# FR: nous nous sommes parlé - accord



## amazingdonut

Hello everyone,

I help first year (university) French students overcome grammar problems, but believe there may be a mistake in the notes I was provided with, but I'm not sure. This is concerning the use of pronouns.

"... mais j'ai parlé à Claire et ella m'a parlé au téléphone le soir."

This is transformed into the following:

"... mais nous nous sommes parlé au téléphone le soir."

My question is: should it be "nous nous sommes parlé*es*"? (The person who's speaking is also female). If not, can you explain why not?

Thanks in advance!


----------



## tilt

No, it shouldn't.
The reflexive pronoun works as an indirect object here (_nous avons parlé *à* nous_), so no agreement is to be made.

It would be different with a direct transitive verb, like in _nous nous sommes appelées_ (_nous avons appelé nous_).


----------



## amazingdonut

Ah... I was thinking it was the case that you would add an 's' whether you had a direct object or an indirect object with a verb which takes être in the past tense. I understand now. Thank you very much for the prompt reply.


----------



## Moon Palace

I believe this article could be helpful on reflexive verbs in the past.


----------



## Kyroso Fetola

Bonjour a tous! je veux savoir comment dit-on: 

It has been too long since we have spoken to each other, en francais.

Ma tentative: 

Ca fait trop longtemps que nous nous avons parle (no accents).

merci  d'avance!


----------



## arundhati

Ça fait trop longtemps que nous ne nous sommes pas parlé.
See here for the accents.


----------



## Kyroso Fetola

merci beaucoup! , if possible, could you briefly explain why parler uses the auxiliary "etre" instead of "avoir" or recommend a website which has a lesson on this or similar topics.


----------



## bloomiegirl

Try this page for some instances of verbs that take _être_. Note 2 at the bottom of the page mentions the verb _*se parler*_. By the way – it's just a technicality here – but in your sentence the verb _*se parler*_ is reciprocal (re: "each other") rather than pronominal (re: "oneself"). As I said, it's just a technicality, *se parler* always takes _être_.


----------



## danny_1952

C'est l'auxiliaire _être_ qui est utilisé à la voix passive et à la voix pronominale.

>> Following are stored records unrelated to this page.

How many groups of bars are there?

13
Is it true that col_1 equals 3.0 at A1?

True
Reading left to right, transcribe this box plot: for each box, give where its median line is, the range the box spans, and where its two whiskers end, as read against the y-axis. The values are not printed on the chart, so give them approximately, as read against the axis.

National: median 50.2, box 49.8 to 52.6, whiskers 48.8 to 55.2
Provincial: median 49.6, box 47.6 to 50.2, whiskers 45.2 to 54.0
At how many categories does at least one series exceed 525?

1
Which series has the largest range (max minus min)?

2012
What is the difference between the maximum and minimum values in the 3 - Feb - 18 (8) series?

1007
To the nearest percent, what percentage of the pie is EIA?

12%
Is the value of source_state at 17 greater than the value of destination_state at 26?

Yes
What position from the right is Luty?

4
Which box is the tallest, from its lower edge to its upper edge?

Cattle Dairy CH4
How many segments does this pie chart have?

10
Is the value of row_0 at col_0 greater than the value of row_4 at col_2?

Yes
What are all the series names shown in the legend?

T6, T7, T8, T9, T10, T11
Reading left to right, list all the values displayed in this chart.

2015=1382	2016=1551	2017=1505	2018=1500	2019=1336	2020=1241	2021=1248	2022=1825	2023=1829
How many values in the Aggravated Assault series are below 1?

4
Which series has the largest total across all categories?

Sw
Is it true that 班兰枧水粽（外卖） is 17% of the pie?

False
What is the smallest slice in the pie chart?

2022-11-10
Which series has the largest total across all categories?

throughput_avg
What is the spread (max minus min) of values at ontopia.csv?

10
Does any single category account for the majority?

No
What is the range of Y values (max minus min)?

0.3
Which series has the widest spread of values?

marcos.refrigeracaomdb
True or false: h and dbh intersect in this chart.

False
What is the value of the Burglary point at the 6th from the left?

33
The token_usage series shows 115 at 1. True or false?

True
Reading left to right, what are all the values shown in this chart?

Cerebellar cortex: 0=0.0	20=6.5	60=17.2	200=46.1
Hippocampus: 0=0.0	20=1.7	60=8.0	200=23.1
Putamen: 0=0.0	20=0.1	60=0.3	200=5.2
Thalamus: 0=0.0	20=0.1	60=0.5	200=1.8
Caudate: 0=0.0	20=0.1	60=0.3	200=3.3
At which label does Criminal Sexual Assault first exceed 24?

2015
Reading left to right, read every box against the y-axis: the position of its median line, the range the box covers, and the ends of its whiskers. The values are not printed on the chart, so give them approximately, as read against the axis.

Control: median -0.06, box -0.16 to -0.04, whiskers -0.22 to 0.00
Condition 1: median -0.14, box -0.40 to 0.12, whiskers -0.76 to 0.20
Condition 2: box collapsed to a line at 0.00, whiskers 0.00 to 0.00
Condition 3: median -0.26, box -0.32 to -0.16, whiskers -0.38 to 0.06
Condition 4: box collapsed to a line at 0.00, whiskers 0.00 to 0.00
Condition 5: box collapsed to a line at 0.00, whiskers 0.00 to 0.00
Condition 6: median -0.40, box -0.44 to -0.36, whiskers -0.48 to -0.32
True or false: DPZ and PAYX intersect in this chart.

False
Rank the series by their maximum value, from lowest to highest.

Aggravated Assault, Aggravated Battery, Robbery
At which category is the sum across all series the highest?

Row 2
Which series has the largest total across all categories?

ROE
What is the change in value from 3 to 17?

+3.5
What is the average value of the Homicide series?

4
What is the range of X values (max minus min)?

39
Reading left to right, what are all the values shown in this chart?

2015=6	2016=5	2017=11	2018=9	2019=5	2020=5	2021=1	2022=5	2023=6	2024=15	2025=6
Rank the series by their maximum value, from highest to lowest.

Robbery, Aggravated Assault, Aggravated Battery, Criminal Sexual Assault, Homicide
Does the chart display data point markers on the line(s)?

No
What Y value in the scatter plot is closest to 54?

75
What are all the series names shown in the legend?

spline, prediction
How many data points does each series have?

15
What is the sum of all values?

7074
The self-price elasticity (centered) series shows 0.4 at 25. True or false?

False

Il se conjugue avec _avoir_ à la voix active et aux temps composés.


----------



## Kyroso Fetola

ah so when it is reflexive it uses etre, terrific! thanks.


----------



## secasey

Should it not be "nous ne nous sommes pas parlés" (with an 's' at the end of 'parlé') as you are using 'etre' and speaking in the plural? Please correct me if I'm wrong!


----------



## guillaumedemanzac

I understood that most *reflexive* verbs use *être* and therefore agree; so two ladies would say *nous nous sommes parlées* - though perhaps this grammatical explanation is too simplistic for the DFA ( MFA in French). The *accents (*à ç è é ê î etc.) on this site are conveniently placed just above this typing space and  on the right end of the tool bar.

guillaume


----------



## bloomiegirl

secasey said:


> Should it not be "nous ne nous sommes pas parlés"  (with an 's' at the end of 'parlé') as you are using 'etre' and speaking in the plural? [...]





guillaumedemanzac said:


> I understood that most *reflexive* verbs use *être* and therefore agree; so two ladies would say *nous nous sommes parlées*  [...]


-------
Two women (whether ladies or not) would write "_nous nous sommes *parlé*_" – *no agreement* because the object is necessarily an indirect object:
_Elle a parlé... à qui? Elle a parlé à l'autre femme, et l'autre femme lui a *parlé* aussi. Donc, ellles se sont *parlé*.
_
But you don't take my word for it... Here's the relevant part from the link on my previous (September 2007) post: 


> _There are only two cases with pronominal verbs where the past participle does not agree:_
> 1.  When the pronominal verb is followed by a direct object.
> Compare:  *Elles* se sont lavé*es*, but *elles* se sont lav*é les mains.*
> 2.  With verbs where the reflexive pronoun is an indirect object, such as *
> se parler, se demander, se dire, s'écrire, se sourire*, and *se téléphoner*.
> *Ils* se sont téléphon*é*



Or, even more authoritative, here's a webpage that quotes Grevisse and gives the same information. It doesn't lend itself to cut-and-paste, so just launch the link.


----------



## Nicomon

Hello,

I'll just add to bloomie's post  *this page* from the *BDL* (Banque de dépannage linguistique) which in my opinion is an excellent tool, and though not as thorough, sometimes easier to consult than Grevisse. 

In this specific case, it is # 4 A (blue lettering mine) :





> A) *Verbe pronominal de sens réciproque** *
> Le sujet désigne plusieurs êtres qui agissent les uns sur les autres.
> Le participe passé s'accorde si le pronom est COD.
> 1. Mes parents *se sont consultés* à ce sujet.    Ont consulté *qui*?  = Direct objet > agrees
> 
> Le participe passé ne s'accorde pas si le pronom est complément indirect (CI).
> 1. Marie et Lucie *se sont téléphoné* tous les jours  Ont téléphoné *à qui *=  Indirect objet > no agreement


----------



## danny_1952

Bonjour,

Non, il s'agit d'un verbe "accidentellement" pronominal. L'accord du participe passé ne se fait pas avec le sujet. Voir les exemples d'accord des verbes de ce type à la page Web suivante : http://home.ican.net/~galandor/grammair/partici3.htm.

Bonne journée!

Danielle


----------



## bloomiegirl

No "s" on "_parlé_" in "_nous nous sommes parlé_" […]


----------